The material is designed to last for about twenty hours, split across five 'lectures'.

Lecture One: Basic object types and an introduction to collections (tenatively Day One, 13:00-1700)
Lecture Two: Iterating over a collection, Boolean logic, advanced loops, user input and error handling (tenatively Day Two, 13:00-17:00)
Lecture Three: Pseudocode, functions, file I/O, programming outside of Python, Numpy (tenatively Day Three, 13:00-17:00)
Lecture Four: Random numbers, webscraping, Pandas (tenatively Day Four, 13:00-16:00)
Lecture Five: Matplotlib, statsmodels, RobustiPy, NLTK, scikit-learn (tenatively Day Five, 13:00-17:00)

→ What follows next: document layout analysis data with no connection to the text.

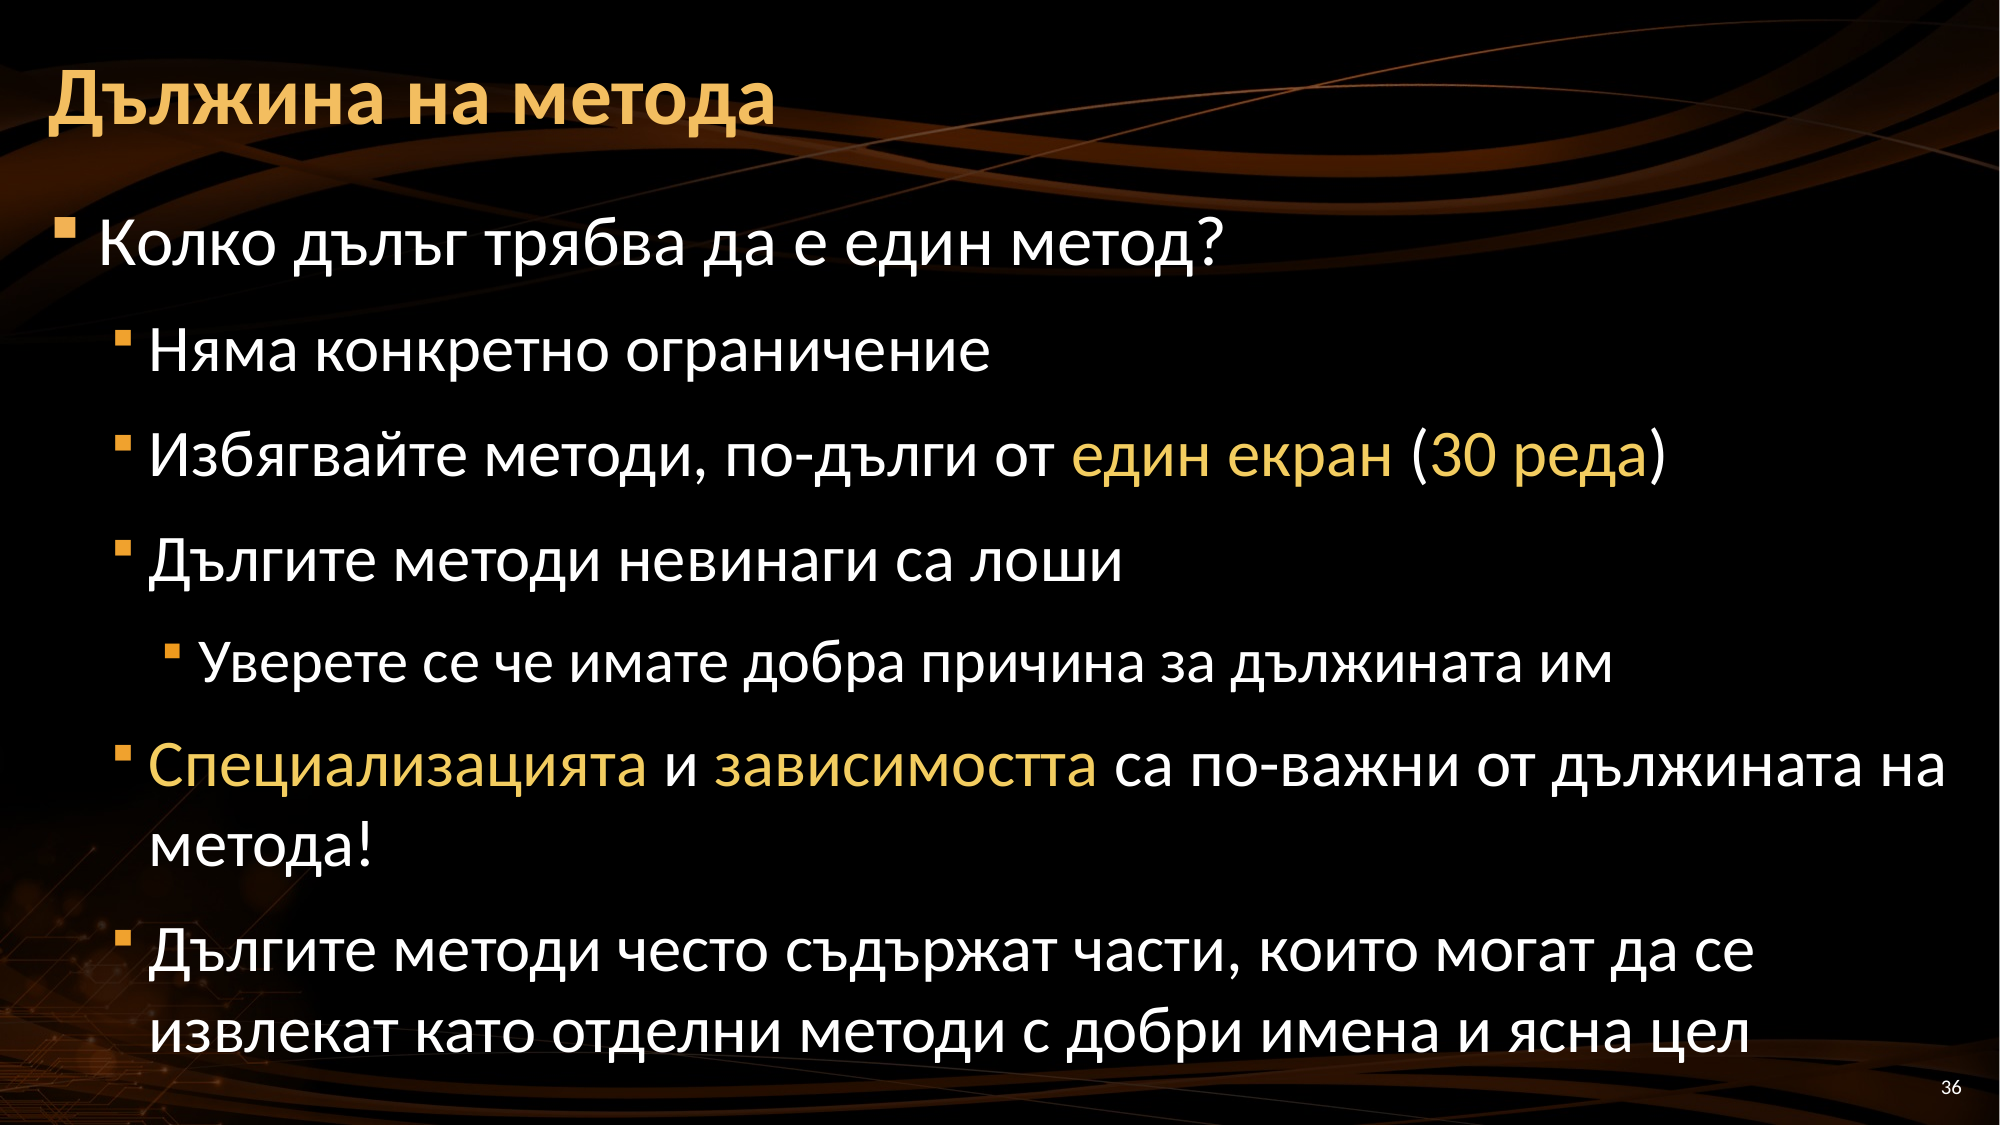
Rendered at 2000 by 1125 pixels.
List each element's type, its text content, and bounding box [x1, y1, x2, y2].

title Дължина на метода [30, 6, 1968, 189]
slide_number 36 [1897, 1070, 1968, 1103]
picture [0, 0, 2000, 1125]
list Колко дълъг трябва да е един метод? Няма конкретно ограничение Избягвайте методи, по-дълги от един екран (30 реда) Дългите методи невинаги са лоши Уверете се че имате добра причина за дължината им Специализацията и зависимостта са по-важни от дължината на метода! Дългите методи често съдържат части, които могат да се извлекат като отделни методи с добри имена и ясна цел [31, 189, 1968, 1103]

The classes should take between three to four hours. The first part of each of the second through fifth days will be a review of the homeworks. The class on Day Four needs to end one hour earlier. One 'lecture' doesn't necessarily correspond to one day: if we finish one lecture earlier on a specific day, we can move the next lecture. If we finish all five days of content early, we can spend the remaining time working on and discussing your own specific projects which you want to use Python for. At the end of each section of the notebooks, we will take a break from the lecture and you can play around in the notebooks following the set example question (which will then be live coded afterwards when the lectures resume).

Additional Material.

The internet is full of a multitude of excellent resources related to how to teach Python, especially for datascience. I learnt from this wonderful book called `Python for Informatics' by Charles Severance. There is also an excellent Coursera course which accompanies this, which can be found here (also taught by Charles Severance). A colleague of mine (Bernie Hogan) wrote an excellent book called 'From Social Science to Data Science' for those of you who are coming from a more social science background. Finally, for those who are interested in a slightly more technical introduction, see Jake VanderPlas's excellent 'Python Data Science Handbook' which we learn on heavily in parts of Lectures 3-5.